§ PAGE TEXT
6. Seven hours difference

And a whole different skyful of stars.

7. Mud huts
People in Mozambique spend most of the day outside. As a result, their yard (which they keep swept clean and clear of grass, weeds, and brush) is their playplace, their kitchen, their living room. I rather liked this.

8. LAM
(aka Lineas Aeras de Mozambique)
(aka Mozambique Airlines)

Two words:
Always. Late.

9. Markets
Could be a madhouse. Could be terribly charming. Could be a challenge to navigate, and could be very very cost efficient!

10. Sunset
Early, swift, and dazzling. In Mozambique the sun started setting 4:30 or five o’clock, drops quickly, and leaves you marveling.

Wednesday, July 28, 2010


For debrief, our team visited the beach at Chocas, where stayed in charming bungalows, lounged around in hammocks (I slept in one!) built bonfires on the beach, made friends with the shell-sellers and an excitable dog, visited a beautiful old village by the sea, watched the sun rise over the Indian ocean, and drank in all of the beauty. Here are some highlights, in a thousand words:

Wednesday, July 21, 2010


Yes. I love food. Acually I was rather notorious among my team members during the trip for eating so much...a couple of times I became nervous that I was eating us out of our entire Discovery budget!

Anyway, there was some lovely food in Mozambique. Nothing fancy, really. Nourishing, though. Like the chicken stew in the above picture, and matapa and beans, below. Matapa is made with manioc leaves and ground peanuts.


One of the staple foods in Mozambique is called shima. (I've seen it spelled several different ways; I'm using this one because it sounds like it looks). Shima looks and tastes like cold cream of wheat. It is served in globs. You eat it with your hands. I happen to like cream of wheat (cold or not), so I liked shima!
Shima has a hierarchy, though. A hierarchy of taste. I am told that shima made from manioc root flour is not tasty at all. Shima made from millet flour, from my own experience, is barely edible. Shima made with corn flour (the kind we had most) is quite tolerable.
But here's the thing - its served with caril, which is pretty much any kind of sauce. Like the beans in the picture above. Every kind I tried was delicious: beans and cabbage, chicken and potatoes, greens and tomatoes, even fish.

While I stayed in Tete, I stayed with Jenni and Mikael Bister, who are helping to translate the Bible into Nyungwe. I had the pleasure of meeting Mikael's parents, who were visiting from Sweden. They had lots of stories about thier lives in Sweden and about being missionaries to Thailand. Mrs. Bister was always cooking something. One day she made us orange cake...
(no more words are needed. Bask in its glory.)

Last, but not least, I decided to be especially adventurous and try grasshoppers. I have to try at least one wierd food, right? They were so good.
...just kidding. They were actually one of the worst foods I have ever tasted.
But we probably just cooked them wrong.

Tuesday, July 20, 2010


A capulana is the simple cloth with a bright pattern that Mozambiquan women use for absolutely everything: skirts, baby slings, bags, tablecloths, curtains...mostly skirts though. The girls on the Discovery team adored them - I alone bought ten capulanas and brought them all home! I began to master the art of capulana-wrapping, and found them extremely comfortable and handy, and ended up wearing them most of the trip!

§ PROBLEM 1
Reproduce everything in the Mozambique blog from "Wednesday, July 21, 2010" down to "and ground peanuts.".
§ PROBLEM 2
Explain, as the Mozambique blog does, why the yard in Mozambique serves as a playplace, kitchen, and living room.

§ SOURCE MATERIAL
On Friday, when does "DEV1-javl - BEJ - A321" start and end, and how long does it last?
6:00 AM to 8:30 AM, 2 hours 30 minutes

§ OUTPUT 1
Wednesday, July 21, 2010


Yes. I love food. Acually I was rather notorious among my team members during the trip for eating so much...a couple of times I became nervous that I was eating us out of our entire Discovery budget!

Anyway, there was some lovely food in Mozambique. Nothing fancy, really. Nourishing, though. Like the chicken stew in the above picture, and matapa and beans, below. Matapa is made with manioc leaves and ground peanuts.

§ OUTPUT 2
People in Mozambique spend most of the day outside. As a result, their yard, which they keep swept clean and clear of grass, weeds, and brush, serves as their playplace, kitchen, and living room.